EXTRACTED INFORMATION -
-- -- --

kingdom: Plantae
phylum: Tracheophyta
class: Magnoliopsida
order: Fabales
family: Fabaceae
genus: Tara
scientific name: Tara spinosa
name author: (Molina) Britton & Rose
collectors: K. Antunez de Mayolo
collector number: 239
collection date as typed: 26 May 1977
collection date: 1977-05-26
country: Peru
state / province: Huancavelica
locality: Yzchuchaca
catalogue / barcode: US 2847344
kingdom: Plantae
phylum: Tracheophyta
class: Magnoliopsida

-- -- --

GOAL -
Copy every line of the records above word for word, in the same order and with the same punctuation.

COMPLETE ANSWER -
kingdom: Plantae
phylum: Tracheophyta
class: Magnoliopsida
order: Fabales
family: Fabaceae
genus: Tara
scientific name: Tara spinosa
name author: (Molina) Britton & Rose
collectors: K. Antunez de Mayolo
collector number: 239
collection date as typed: 26 May 1977
collection date: 1977-05-26
country: Peru
state / province: Huancavelica
locality: Yzchuchaca
catalogue / barcode: US 2847344
kingdom: Plantae
phylum: Tracheophyta
class: Magnoliopsida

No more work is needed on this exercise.